A woman photographs a Banksy artwork on a building destroyed by fighting in Borodyanka, near Kyiv. The image is one of seven street murals painted by the British artist in and around the Ukrainian capital in November, whose fate is now being widely discussed after one of them was stolen – though it was subsequently recovered.

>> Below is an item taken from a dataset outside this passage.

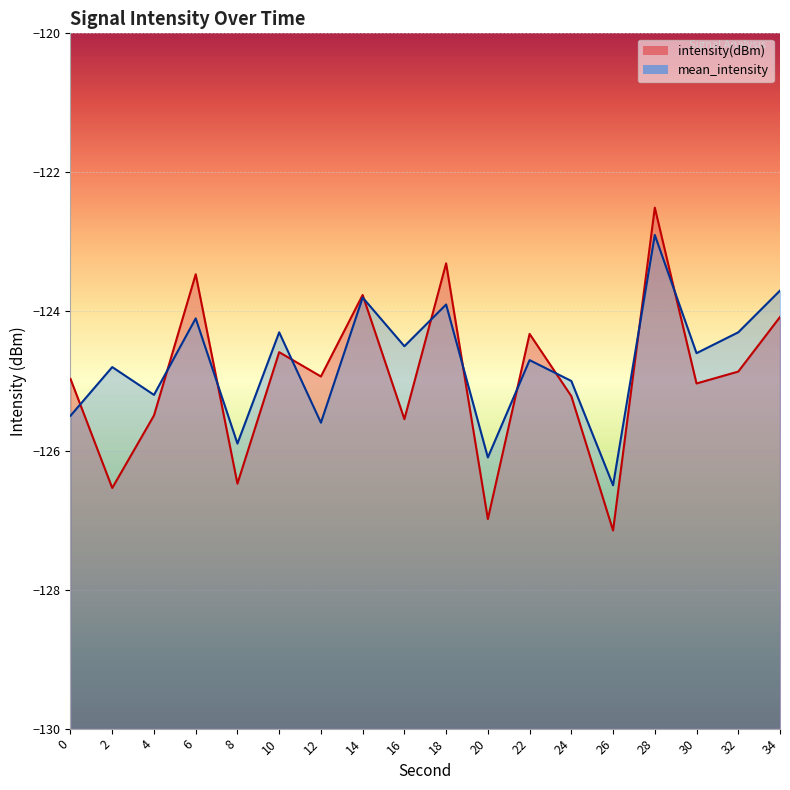

Is it true that intensity(dBm) equals -124.1 at 34?

True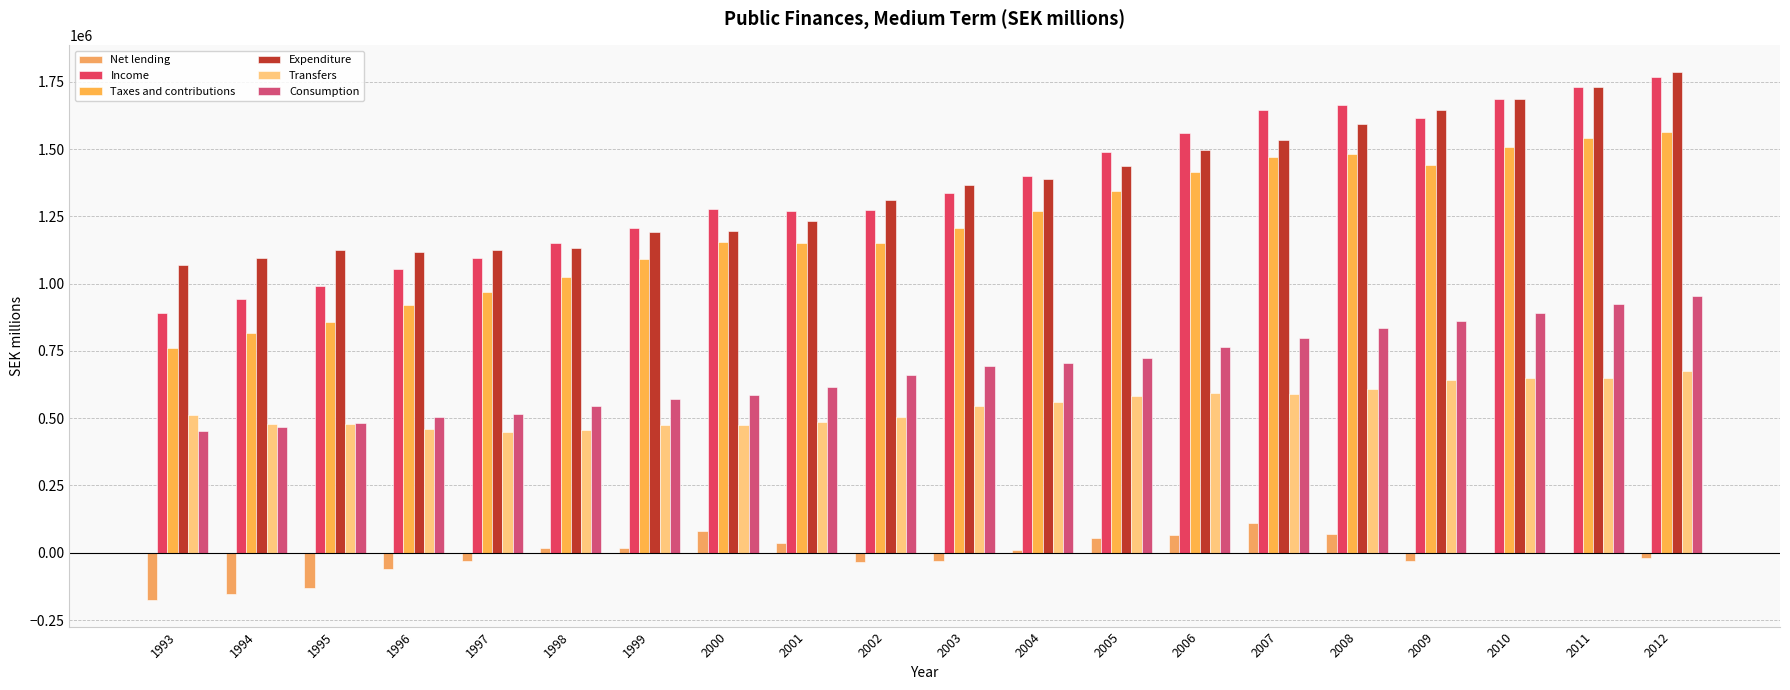

Count the number of data series in this chart.

6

Read the full story here.

What we learned

Glasgow is considering legal graffiti walls amid a boom around the city

A British collector has rallied to help a Russian art museum in Spain

US museums will be spotlighting the work of female artists this year

The British Museum has held secret talks with Greece about returning the Parthenon marbles

American artist Dorothy Iannone, whose work focused on intense love, has died aged 89

A portrait by Victorian artist Richard Dadd painted while he was a Bethlem patient is going on display

Japanese architect and “postmodern giant” Arata Isozaki has died

Two leading museums are at loggerheads over a Vermeer painting

A Texas museum has returned a looted sarcophagus to Egypt

Masterpiece of the week

Paul Gauguin, A Vase of Flowers, 1896, The National Gallery, London

A Vase of Flowers, 1896, by Paul Gauguin
You wouldn’t necessarily guess that Gauguin painted this still life in Tahiti. After all, blooms such as bougainvillea and hibiscus, both depicted here, started being imported to Europe as soon as ships could sail around the globe. Such botanical migrations meant Gauguin’s follower Henri Rousseau could paint “jungles” just from visits to the Jardin des Plantes in Paris. But this is not a scientific plant study. It’s a painting whose heady scent you can smell, as the intense colours of the flowers melt and shimmer in your mind, mixing in a druggy gold-edged mystique of tropical splendour. When Gauguin had arrived to stay with Van Gogh in Arles, his friend greeted him with ecstatic paintings of sunflowers. Gauguin here replies to their glow with darker, stranger hues of longing.